As my expedition to Shetland enters its last few weeks I am travelling to as many beaches and foreshores that I can to examine the littoral zones and to collect Plastiglomerates.
This morning I picked my way carefully along the tideline of Channer wick beach a steep pebble beach on the eastern side of Shetlands mainland keeping an eye out for waders nests and watching the Fulmar chicks fledging out of burrows set in the bank of the back beach while I myself was being in turn watched by three common seals basking close in to the shore line. Facing southeast this beach is cleaner than most beaches around the Shetland/World though plastic litter is there knitted into the raised back beach landscape
My main aim is to collect up as amny of the Plastiglomerates I can find, so far I have found them on nearly every beach I have surveyed, even on the beautiful world renowned St Ninians (tabola), where they tend to be small fragments collecting usually at the south west corner of the beach.
My notes help me keep track of my finds, the type of beach, aspect amount of easily visible litter and the amount of what I collect.
The numbers of sacks are a crude summary of the amount of litter that each beach is subject to and the prevailing tidal flows and whether the tidal flows are able to wash the litter out to sea once it’s there or whether the landforms entraps the litter like at beaches such as Burrick (above left) where so far we have collected 6 sacks, or at Meal where I lifted several large slabs off the rocks, or at Mangaster (below) and Mavis Grind where the the Hightide lines are almost as deeply littered as at Burick.
Mavis Grind is a significant point in Shetlands Geo Park being a narrow isthmus between the Atlantic and the North Sea where boats were hauled traditionally from one side to other to avoid the long row around. On my journey north today I intend revisiting Mavis Grind to try and understand more clearly the significance of the landforms (Taings : tonues of land ) that entrap what the Atalantic and passers by leave. Connectivity permitting I will share my findings.

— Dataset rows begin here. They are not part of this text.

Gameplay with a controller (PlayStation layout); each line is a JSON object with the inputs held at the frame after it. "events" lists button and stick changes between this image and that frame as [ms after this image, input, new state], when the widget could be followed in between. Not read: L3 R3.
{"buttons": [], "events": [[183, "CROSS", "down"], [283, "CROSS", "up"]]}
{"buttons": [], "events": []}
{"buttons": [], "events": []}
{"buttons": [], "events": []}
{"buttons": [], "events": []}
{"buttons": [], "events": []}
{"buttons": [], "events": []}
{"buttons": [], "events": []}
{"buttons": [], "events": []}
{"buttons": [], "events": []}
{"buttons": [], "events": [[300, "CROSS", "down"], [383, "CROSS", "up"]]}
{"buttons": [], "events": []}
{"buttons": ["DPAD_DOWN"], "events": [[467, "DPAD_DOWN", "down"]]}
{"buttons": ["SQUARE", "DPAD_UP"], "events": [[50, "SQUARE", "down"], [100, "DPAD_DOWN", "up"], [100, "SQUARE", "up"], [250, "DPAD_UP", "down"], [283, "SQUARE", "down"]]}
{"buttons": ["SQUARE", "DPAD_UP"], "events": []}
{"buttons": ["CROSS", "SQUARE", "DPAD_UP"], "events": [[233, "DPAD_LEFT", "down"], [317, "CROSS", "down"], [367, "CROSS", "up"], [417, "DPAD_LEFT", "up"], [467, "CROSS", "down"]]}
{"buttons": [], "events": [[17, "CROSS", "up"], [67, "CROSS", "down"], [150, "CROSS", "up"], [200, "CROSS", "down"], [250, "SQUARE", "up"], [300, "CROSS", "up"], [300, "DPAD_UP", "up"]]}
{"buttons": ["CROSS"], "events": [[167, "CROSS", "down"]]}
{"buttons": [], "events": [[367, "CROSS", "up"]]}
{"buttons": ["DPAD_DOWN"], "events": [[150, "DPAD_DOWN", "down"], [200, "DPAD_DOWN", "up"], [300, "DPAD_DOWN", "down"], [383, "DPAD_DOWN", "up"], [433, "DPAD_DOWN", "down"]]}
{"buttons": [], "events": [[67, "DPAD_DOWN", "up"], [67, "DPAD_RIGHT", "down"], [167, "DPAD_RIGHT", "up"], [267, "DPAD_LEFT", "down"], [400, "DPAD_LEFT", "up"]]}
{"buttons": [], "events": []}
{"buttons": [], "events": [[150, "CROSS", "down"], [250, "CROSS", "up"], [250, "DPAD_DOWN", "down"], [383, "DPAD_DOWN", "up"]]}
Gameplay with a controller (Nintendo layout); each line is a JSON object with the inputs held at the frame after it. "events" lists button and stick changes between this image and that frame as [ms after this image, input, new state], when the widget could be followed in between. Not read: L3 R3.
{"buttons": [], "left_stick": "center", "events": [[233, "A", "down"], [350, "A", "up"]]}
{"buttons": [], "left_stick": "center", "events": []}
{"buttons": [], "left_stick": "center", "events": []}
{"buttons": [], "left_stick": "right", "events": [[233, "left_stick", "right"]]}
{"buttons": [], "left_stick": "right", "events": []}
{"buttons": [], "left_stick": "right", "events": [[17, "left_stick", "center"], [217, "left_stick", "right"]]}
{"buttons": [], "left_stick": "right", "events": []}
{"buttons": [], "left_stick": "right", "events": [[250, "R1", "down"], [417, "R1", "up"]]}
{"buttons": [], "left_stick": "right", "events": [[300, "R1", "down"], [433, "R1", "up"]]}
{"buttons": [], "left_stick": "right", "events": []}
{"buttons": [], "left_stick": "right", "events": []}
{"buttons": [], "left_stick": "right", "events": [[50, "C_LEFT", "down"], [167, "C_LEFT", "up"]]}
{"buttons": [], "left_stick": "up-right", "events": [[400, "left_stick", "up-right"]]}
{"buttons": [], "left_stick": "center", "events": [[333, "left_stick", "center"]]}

Alongside collecting the Plastiglomerates usually within the high tide zone, I have been taking small samples of sand/seaweed from the splash zones that evidently contain micro-plastics. This week I will ask Higher school pupils on Whalsey Island to examine and compare samples taken from their own shorelines with those I have taken from around the Shetland Mainland. I look forward to their observations creative interpretations and wonderfully visiting another one of Shetlands 100+ Islands.